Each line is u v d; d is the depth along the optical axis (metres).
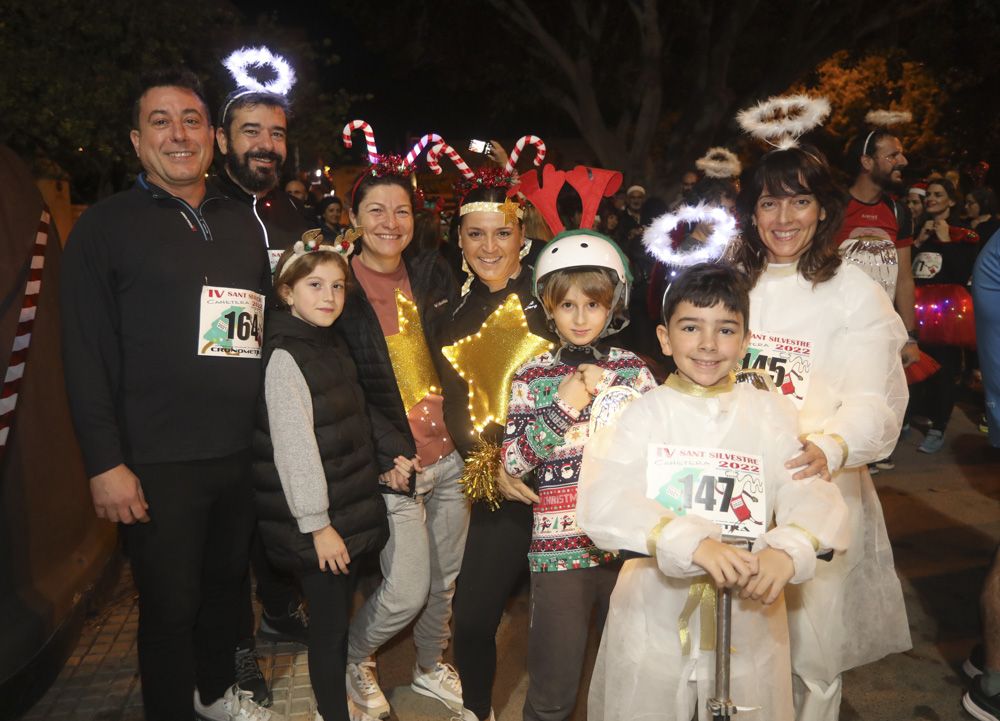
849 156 5.06
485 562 3.03
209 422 2.98
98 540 4.55
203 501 3.02
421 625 3.67
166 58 8.62
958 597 4.62
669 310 2.51
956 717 3.55
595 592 2.79
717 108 17.14
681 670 2.48
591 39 17.34
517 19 16.95
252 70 3.92
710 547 2.22
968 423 8.23
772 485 2.51
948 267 7.22
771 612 2.53
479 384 3.22
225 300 2.98
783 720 2.52
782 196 2.82
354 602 4.69
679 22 18.16
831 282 2.89
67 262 2.82
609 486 2.41
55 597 3.81
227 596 3.36
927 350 7.17
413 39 17.56
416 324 3.48
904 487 6.45
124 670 3.85
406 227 3.41
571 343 2.84
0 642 3.40
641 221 10.35
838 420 2.75
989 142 18.59
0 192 3.84
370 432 3.20
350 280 3.26
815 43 16.97
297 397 2.95
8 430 3.54
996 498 6.17
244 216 3.19
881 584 3.07
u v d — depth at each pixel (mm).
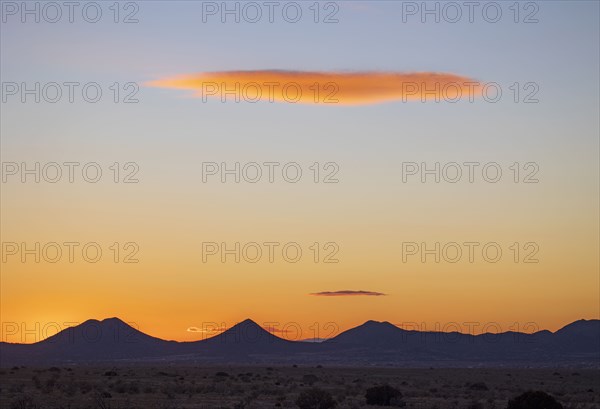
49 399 73000
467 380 137000
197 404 69375
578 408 69500
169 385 97188
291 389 94125
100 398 66500
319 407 64625
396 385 112312
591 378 158625
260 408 66250
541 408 55750
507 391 99875
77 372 154250
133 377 127062
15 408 63219
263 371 177875
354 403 71688
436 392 93625
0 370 154500
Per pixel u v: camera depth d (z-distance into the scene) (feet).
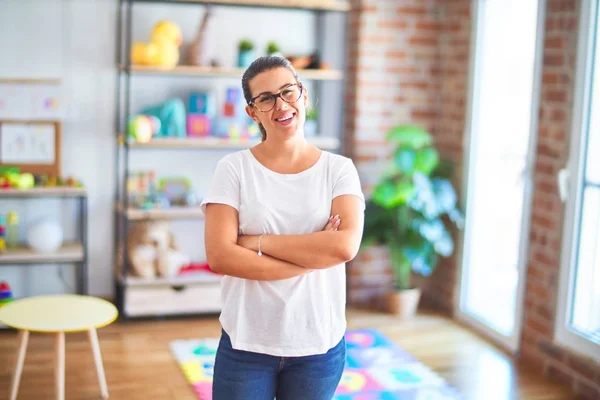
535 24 12.82
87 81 14.89
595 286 11.60
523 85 13.41
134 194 15.10
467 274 15.12
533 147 12.82
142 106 15.19
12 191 13.61
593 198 11.55
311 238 6.47
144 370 12.18
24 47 14.48
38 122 14.60
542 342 12.57
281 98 6.51
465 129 15.05
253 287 6.57
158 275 14.71
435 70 15.97
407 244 14.76
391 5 15.49
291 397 6.71
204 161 15.70
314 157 6.79
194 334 13.94
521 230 13.14
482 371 12.56
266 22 15.67
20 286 15.05
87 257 15.26
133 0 14.08
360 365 12.66
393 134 14.88
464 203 15.10
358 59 15.48
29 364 12.28
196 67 14.30
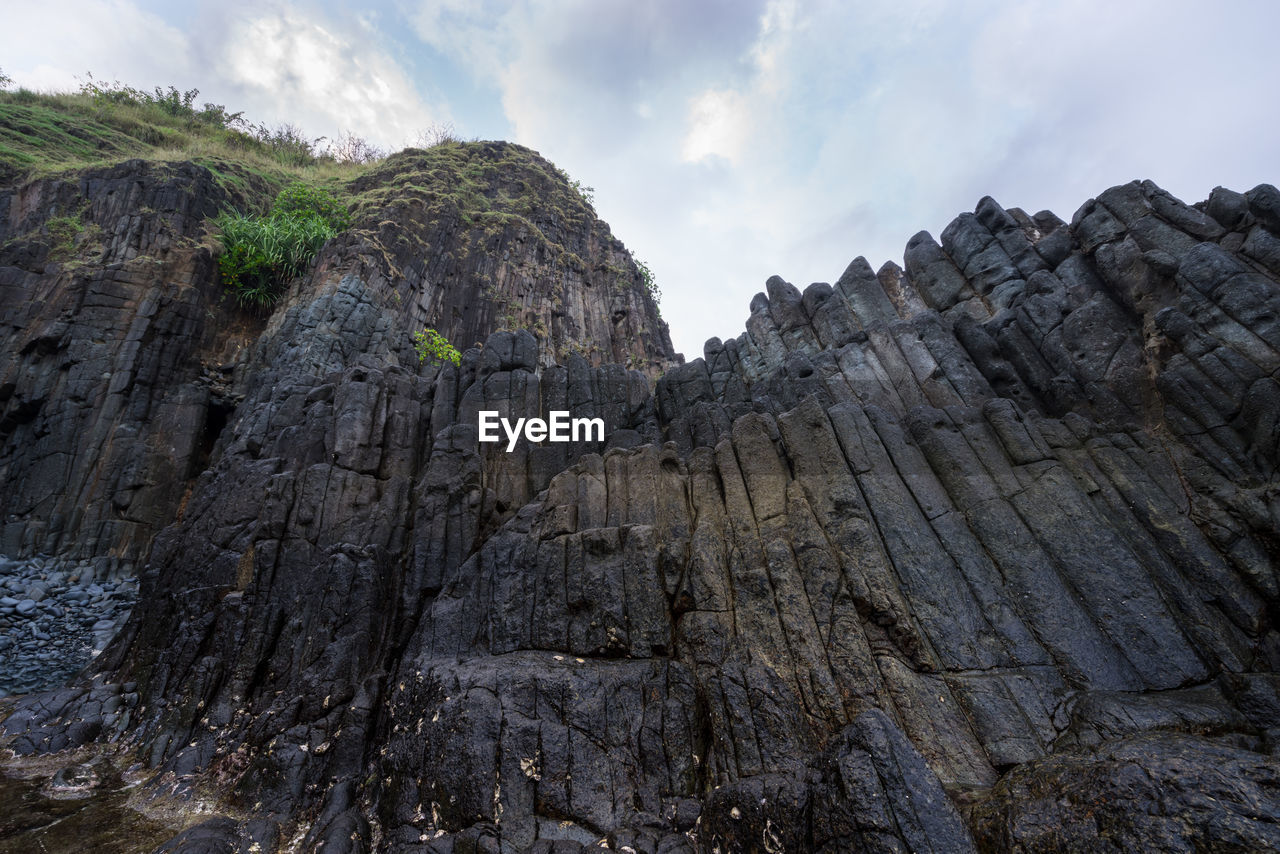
━━━━━━━━
_TASK ITEM_. Your answer should consist solely of the lines from the one with "881 584 3.07" through the last line of the entries, restated word for word, with the pictures omitted.

_SOLUTION_.
881 584 3.07
u v d — depth at each pixel (mm).
49 399 73000
467 380 137000
197 404 69375
578 408 69500
169 385 97188
291 389 94125
100 398 66500
319 407 64625
396 385 112312
591 378 158625
260 408 66250
541 408 55750
507 391 99875
77 372 154250
133 377 127062
15 408 63219
263 371 177875
354 403 71688
436 392 93625
0 370 154500
Per pixel u v: camera depth d (z-distance into the scene) (feet).
535 24 12.82
87 81 14.89
595 286 11.60
523 85 13.41
134 194 15.10
467 274 15.12
533 147 12.82
142 106 15.19
12 191 13.61
593 198 11.55
311 238 6.47
144 370 12.18
24 47 14.48
38 122 14.60
542 342 12.57
281 98 6.51
465 129 15.05
253 287 6.57
158 275 14.71
435 70 15.97
407 244 14.76
391 5 15.49
291 397 6.71
204 161 15.70
314 157 6.79
194 334 13.94
521 230 13.14
482 371 12.56
266 22 15.67
20 286 15.05
87 257 15.26
133 0 14.08
360 365 12.66
393 134 14.88
464 203 15.10
358 59 15.48
29 364 12.28
196 67 14.30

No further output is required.